A stretch of road opened up in the passing lane so I moved over and opened the throttle wide. Just then I noticed a police pull-over check point. Eight officers were waving, pointing, blowing whistles, and yelling. I was like....yup sure buddy, just jump in your Toyota 4 cylinder and chase me up this mountain.

We crested the mountain and the traffic disappated the decent was so steep that they engineered a run off ramp every 500 meters, which I thought was too far between considering the pitch. Alas we entered the volcano rimmed town of Antigua. The town has been rocked by earthquakes several times in its history and was once the capital of Guatemala. The big earthquakes occured in 1717, 1775, and again in 1976 and several small ones in between. Thus the people began building in the nearby Guatemala city.

Antigua now is mostly restored but not modernised. There are no billboards, neon or paved streets. The roads are all cobble stone and the tallest structures are the archways and Cathedrals.

There are many adventures to embark on here and the one that we chose to partake with was a hike to the top of Volcan de Pacaya, an active volcano.
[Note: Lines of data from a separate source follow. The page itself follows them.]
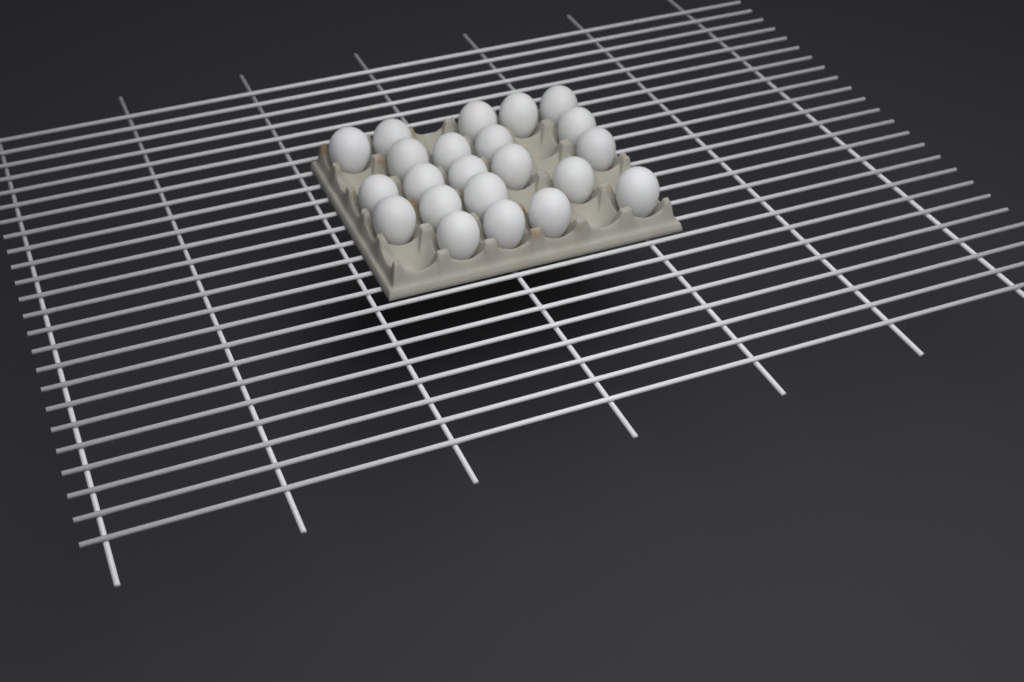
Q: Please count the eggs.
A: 22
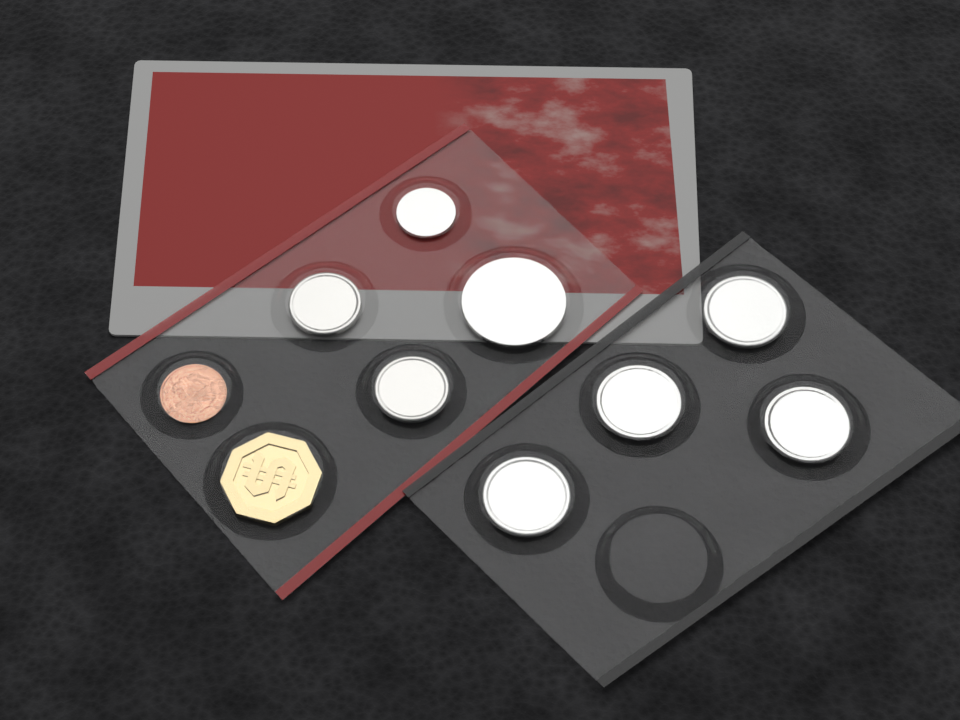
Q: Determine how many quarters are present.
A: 4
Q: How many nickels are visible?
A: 2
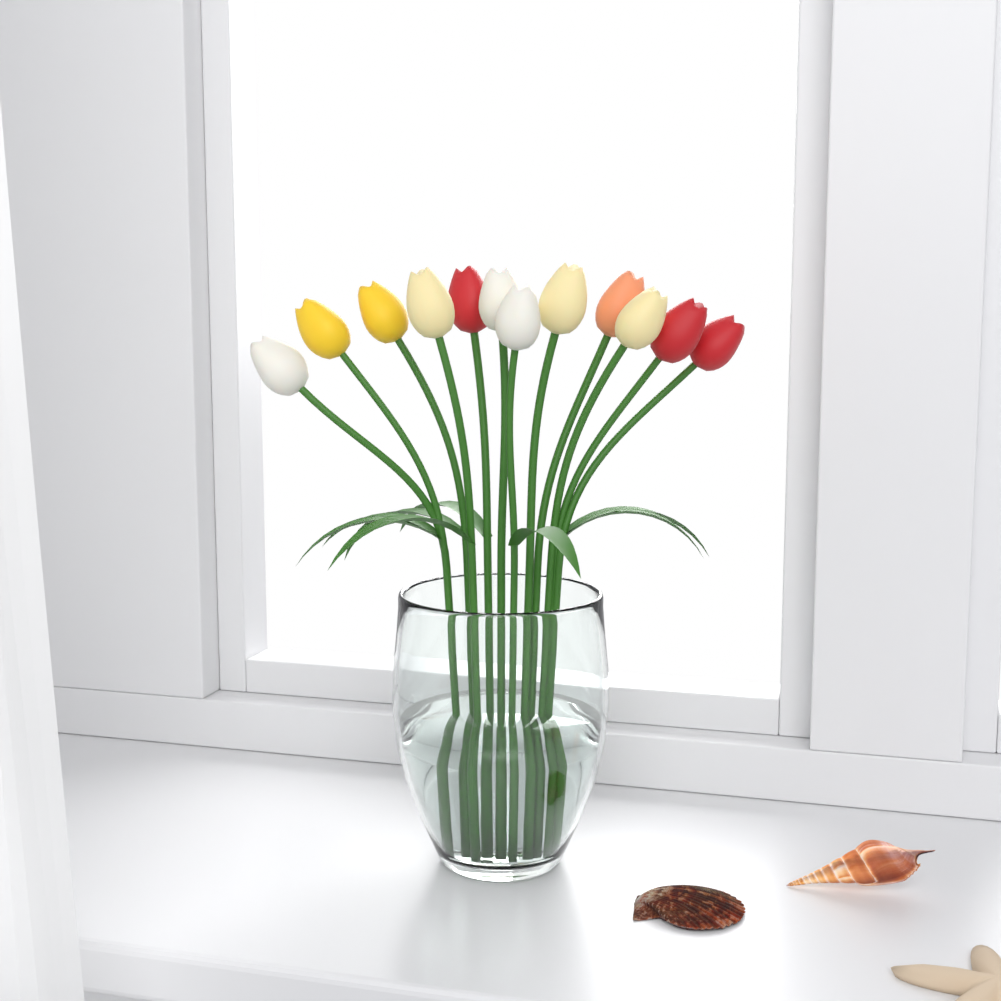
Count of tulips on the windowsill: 12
The cost was Q105 each which included a shuttle ride to the trail head of the hike. Here we unloaded out of the van only to be bombarded with 9 little dirty kids yelling sticks....sticks...sticks.....nessario....nessario....sticks!!!! They were surrounding me like a flock of Canada geese in a park around bread crumbs. I told them that Julie needed one and instantly they all ran around her which gave me some breathing space to pull out my wallet for Q5 total for two walking sticks.

The ascent up the volcano was through thick fog and mist and lasted for about 1.5 hours before we punched out of the clouds to the blue skies above. Below was a geothermal energy plant which used the volcanos heat to boil water, generate steam and thus spin a turbine to create electricity which Guatemala sells to El Salvador.

At about 500 feet elevation below the caldera, we noticed there were warm winds blowing our way. It was then that we realized that the frozen lava flows we were walking up were still hot. A short while after that were began to see glowing hot magma turning to lava as it exposed its self to the surface. All around us there were mini land slides going on where lava sand would randomly begin tumbling down the 45 degree angle slope. This is when I said aloud that the mountain was alive.

We followed a small path between glass like lava flow and the 45 degree angle slope. Then just around the corner we saw the river of lava flowing down the side of the volcano into the valley some 4500 feet below. The lava was being extruded like whip cream from a pipette. Seconds after it emerged it plastically deformed into a river that flowed slightly slower than water would but at a good clip nonetheless.

The sunset was occuring at the very moment in a colorful display of purples, yellows, reds, and blues with a backdrop of distant volcanos. The sunset was the most amazing sunset we've ever seen.

Our guide began hustling us to leave. Just then I saw that the path we came up was being covered in giant lava rocks which were being heaved from the pressures generated from beneath the surface. Our group had to scale up the side of the slippery lava scree to escape a fiery death. Alas we lived and headed back down the barren volcanic scree and boulder lava and again entered the jungle towards the base to where our van was parked with only our headlamps in the dark. At the base of the volcano our guide pointed to the apex where we had just decended from. In the darkness we could easily see the glowing caldera. The silloutte of the volcano had a cherry red cone with splashing sparks in it's boiling center.

It was an invigorating experience which we will never forget. Every day we seem to come to the consensus that today was the best part of the trip. We wonder what each day will bring.